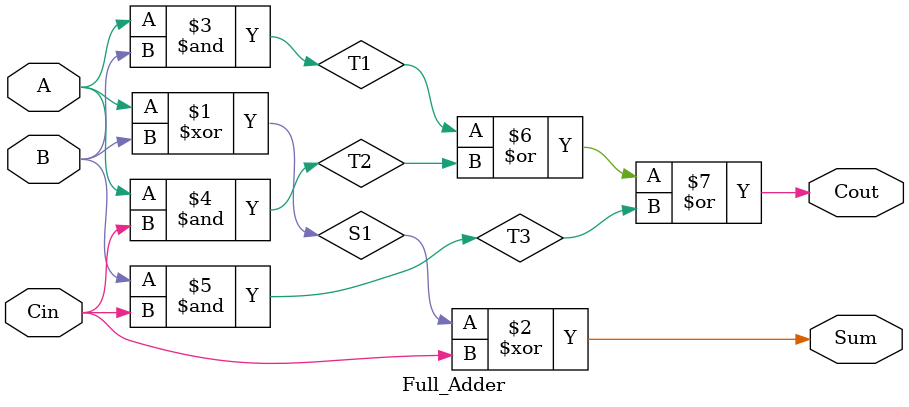
<source format=v>
`timescale 1ns / 1ps

module Full_Adder(
    input A,B,Cin,
    output Sum,Cout
    );
    
    wire S1,T1,T2,T3;
    xor XU1(S1,A,B),
        XU2(Sum,S1,Cin);
    and AU1(T1,A,B),
        AU2(T2,A,Cin),
        AU3(T3,B,Cin);
    or  OU1(Cout,T1,T2,T3);

endmodule
</source>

########################################

Repeat the records in full and exactly, leaving every picture out.

<source format=v>
`timescale 1ns / 1ps

module Full_Adder(
    input A,B,Cin,
    output Sum,Cout
    );
    
    wire S1,T1,T2,T3;
    xor XU1(S1,A,B),
        XU2(Sum,S1,Cin);
    and AU1(T1,A,B),
        AU2(T2,A,Cin),
        AU3(T3,B,Cin);
    or  OU1(Cout,T1,T2,T3);

endmodule
</source>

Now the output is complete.